Asset Quality Score
Bankrate uses this test to determine the effect of problem assets, such as unpaid mortgages, on the bank's loan loss reserves and overall capitalization.
Having extensive holdings of these kinds of assets may eventually force a bank to use capital to absorb losses, diminishing its cushion of equity. It also means that there are likely to be many assets that are in non-accrual status and no longer earning interest for the bank, pushing down earnings and increasing the chances of a failure in the future.
Central State Bank scored 40 out of a possible 40 points on Bankrate's asset quality test, beating out the national average of 37.49.
The percentage of problem assets a bank holds compared to its total assets is a helpful indicator of asset quality.As of December 31, 2017, 0.06 percent of Central State Bank's loans were noncurrent -- in other words, they were more than 90 days past due or were in non-accrual status. That's below the national average of 1.01 percent.

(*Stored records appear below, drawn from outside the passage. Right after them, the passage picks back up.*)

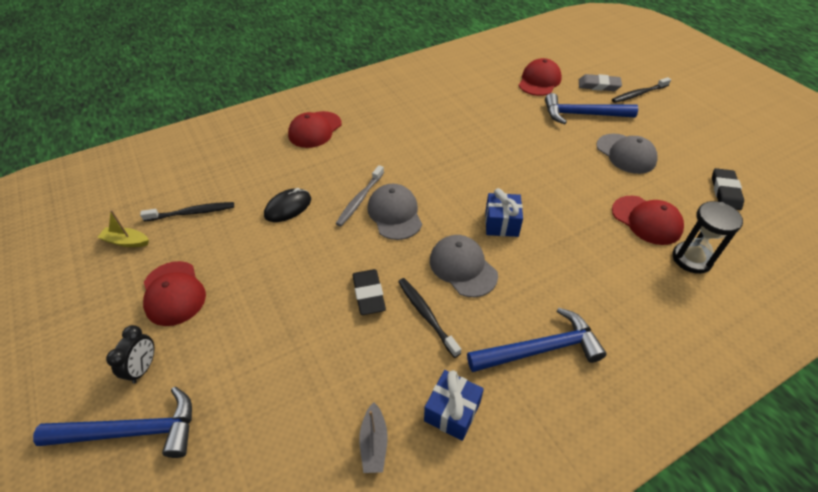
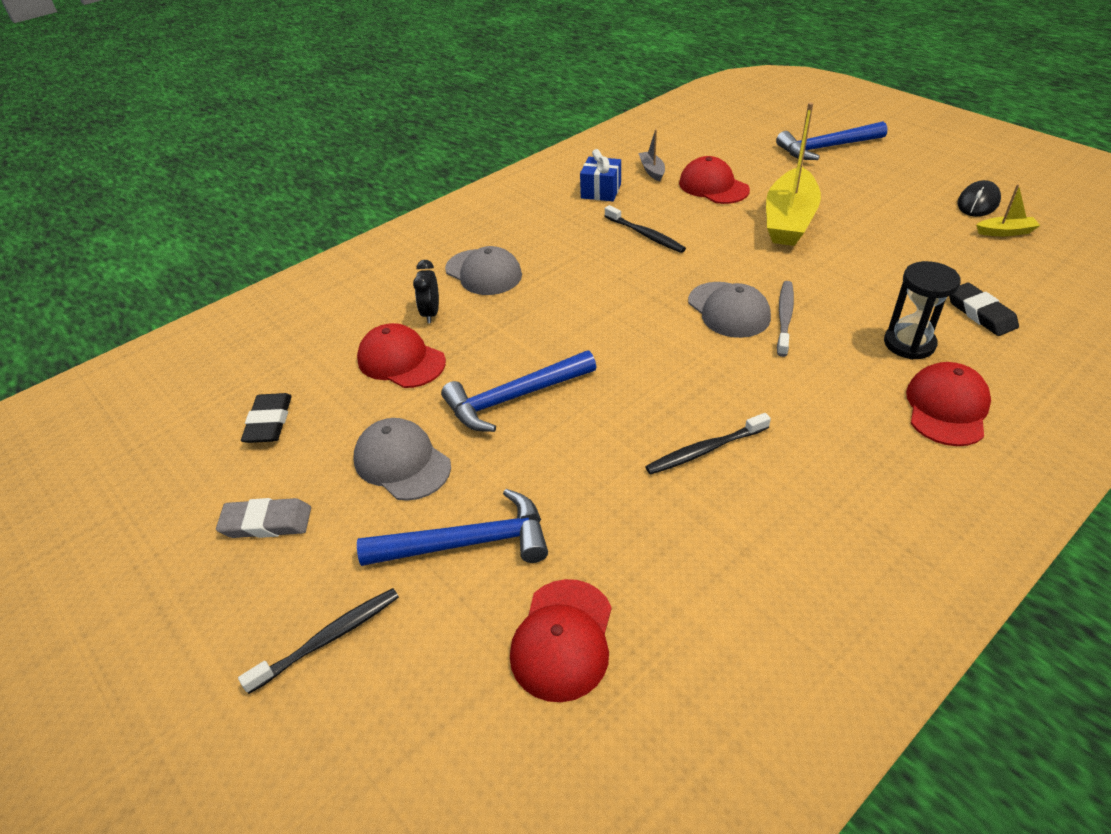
camera: 170 degrees right, 5 degrees down
black clock [106,325,154,384] -> black clock moved to [413,260,439,323]
black toothbrush [140,202,234,221] -> black toothbrush moved to [645,413,771,475]
red cap [143,261,206,326] -> red cap moved to [679,156,750,204]
black mouse [264,188,311,222] -> black mouse moved to [957,180,1001,217]
black eraser [353,269,386,315] -> black eraser moved to [949,282,1019,336]
grey cap [430,235,498,297] -> grey cap moved to [445,246,522,295]
blue hammer [467,307,607,372] -> blue hammer moved to [441,350,596,432]
blue gift [485,188,523,237] -> none
grey eraser [579,74,622,91] -> grey eraser moved to [216,498,311,538]
black hourglass [673,201,743,274] -> black hourglass moved to [884,261,961,360]
none -> yellow boat [766,102,821,246]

Banks maintain a reserve to handle troubled assets known as an "allowance for loan and lease losses." The size of that reserve can be a handy indicator when evaluating a bank's ability to manage troubled assets, especially when compared to the total amount of problematic loans. Central State Bank's loan loss allowance was 2,323.89 percent of its total noncurrent loans, exceeding the national average. All things being equal, the higher the ratio of loan loss allowance to noncurrent loans, the better.